The meaning of the Sanskrit name "Yasodhara" (from yasas "glory, splendor" + dhara "bearing" from the verbal root dhri "to bear, support") is Bearer of glory. Other names she has been called are: Yashodhara Theri (senior nun Yashodhara), Bimbadevi, Bhaddakaccana, and Rahulamata. The name Yasodharā is not found in the Pali Canon, but there are references to Bhaddakaccānā (and others who seem to be her).

The beautiful, formerly Jain nun Bhadda Kundalakesa ("Curly-haired Bhadda") was so wise, incisive, and insightful that she traveled about India with a rose apple tree branch, planting it where she went as a taunt to debate anyone who dared. If one knocked it over, that meant s/he wanted to debate. She was soon feared by Brahmins and shamans throughout the land, who loathed the idea of being outdone by a woman, even an ascetic (saddhvi). But one day the monk Sariputra, foremost in wisdom, decided to take up the challenge. He answered all of her questions, but she was not quite able to answer his first. She brought him to the Buddha, who instructed her. She was so extremely quick witted that she instantaneously attained enlightenment. Like Bahiya of the Barkcloth, she was declared foremost in quick understanding. Brahmin priests throughout the land already felt the Buddha was getting far too much press and praise from other and could not wait to be done with him, so much so that they attempted to hasten the process by discrediting him and sending assassins to kill Maha Moggallana, whom they successfully did eventually kill.
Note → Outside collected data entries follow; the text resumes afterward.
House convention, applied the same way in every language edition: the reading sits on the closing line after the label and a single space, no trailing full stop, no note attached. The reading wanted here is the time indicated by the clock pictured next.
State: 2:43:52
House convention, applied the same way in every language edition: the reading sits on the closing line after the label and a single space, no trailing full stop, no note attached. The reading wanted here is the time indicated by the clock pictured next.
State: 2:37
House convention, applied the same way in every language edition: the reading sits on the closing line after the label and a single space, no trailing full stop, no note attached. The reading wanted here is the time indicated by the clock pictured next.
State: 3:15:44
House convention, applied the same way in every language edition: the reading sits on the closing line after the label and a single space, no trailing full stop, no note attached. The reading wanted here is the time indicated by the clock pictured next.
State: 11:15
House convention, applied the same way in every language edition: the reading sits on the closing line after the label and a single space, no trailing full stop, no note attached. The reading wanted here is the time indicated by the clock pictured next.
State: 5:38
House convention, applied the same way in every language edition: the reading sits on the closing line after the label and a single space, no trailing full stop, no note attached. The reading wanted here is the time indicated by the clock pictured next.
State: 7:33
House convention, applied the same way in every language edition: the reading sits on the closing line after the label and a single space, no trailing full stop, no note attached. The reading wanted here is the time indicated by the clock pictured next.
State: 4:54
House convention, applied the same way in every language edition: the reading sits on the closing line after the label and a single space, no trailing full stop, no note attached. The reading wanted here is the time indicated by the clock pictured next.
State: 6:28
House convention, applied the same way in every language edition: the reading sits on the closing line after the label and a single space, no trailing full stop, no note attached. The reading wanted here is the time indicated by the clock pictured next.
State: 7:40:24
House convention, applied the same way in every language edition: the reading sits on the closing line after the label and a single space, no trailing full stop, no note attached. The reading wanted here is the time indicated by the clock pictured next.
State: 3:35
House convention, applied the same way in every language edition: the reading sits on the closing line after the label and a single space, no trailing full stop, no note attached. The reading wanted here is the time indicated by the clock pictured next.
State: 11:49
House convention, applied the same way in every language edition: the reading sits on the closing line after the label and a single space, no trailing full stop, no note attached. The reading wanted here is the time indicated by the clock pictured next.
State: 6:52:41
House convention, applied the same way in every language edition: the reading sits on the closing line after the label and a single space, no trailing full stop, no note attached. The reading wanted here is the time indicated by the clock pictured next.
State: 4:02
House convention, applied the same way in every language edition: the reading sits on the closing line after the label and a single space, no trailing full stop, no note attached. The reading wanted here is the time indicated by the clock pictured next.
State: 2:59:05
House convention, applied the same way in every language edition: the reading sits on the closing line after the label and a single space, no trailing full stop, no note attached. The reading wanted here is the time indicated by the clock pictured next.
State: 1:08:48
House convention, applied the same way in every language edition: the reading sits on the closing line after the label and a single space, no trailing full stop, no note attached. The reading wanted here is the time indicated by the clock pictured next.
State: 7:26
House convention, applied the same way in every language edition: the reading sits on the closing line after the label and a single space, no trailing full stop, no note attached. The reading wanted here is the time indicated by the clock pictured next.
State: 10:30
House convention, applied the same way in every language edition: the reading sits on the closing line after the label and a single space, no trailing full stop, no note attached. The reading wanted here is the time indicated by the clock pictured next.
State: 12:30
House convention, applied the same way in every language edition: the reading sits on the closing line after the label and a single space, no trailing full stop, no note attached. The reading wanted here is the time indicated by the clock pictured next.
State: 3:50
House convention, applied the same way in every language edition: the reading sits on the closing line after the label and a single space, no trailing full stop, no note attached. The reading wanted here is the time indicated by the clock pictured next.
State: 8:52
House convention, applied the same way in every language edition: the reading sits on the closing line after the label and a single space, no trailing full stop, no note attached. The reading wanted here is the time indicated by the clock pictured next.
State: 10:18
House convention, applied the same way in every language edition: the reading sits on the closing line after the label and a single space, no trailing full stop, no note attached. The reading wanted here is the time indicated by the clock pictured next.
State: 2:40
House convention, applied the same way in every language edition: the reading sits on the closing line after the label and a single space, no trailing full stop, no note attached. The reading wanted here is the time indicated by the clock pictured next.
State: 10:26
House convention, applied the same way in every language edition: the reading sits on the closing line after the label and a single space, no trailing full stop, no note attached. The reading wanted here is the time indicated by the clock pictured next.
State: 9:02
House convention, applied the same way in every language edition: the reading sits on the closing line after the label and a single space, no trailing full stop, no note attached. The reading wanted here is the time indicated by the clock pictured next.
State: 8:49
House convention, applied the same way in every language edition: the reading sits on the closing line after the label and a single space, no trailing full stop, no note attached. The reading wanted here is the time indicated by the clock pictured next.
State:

Perhaps the most fun to study is the rich royal courtesan Ambapali. She was an eminent supporter of the Buddha rather than a nun; she nevertheless reached full enlightenment. Hearing that he was coming to her city, she raced to him and offered a meal. When the princes heard, they asked the Buddha to take the next day's meal with them. He was already committed, and they with all their riches could not dissuade her to sell them her good fortune of providing a meal to the Buddha.

Having said much about the Buddha's women, the surface has only been scratched.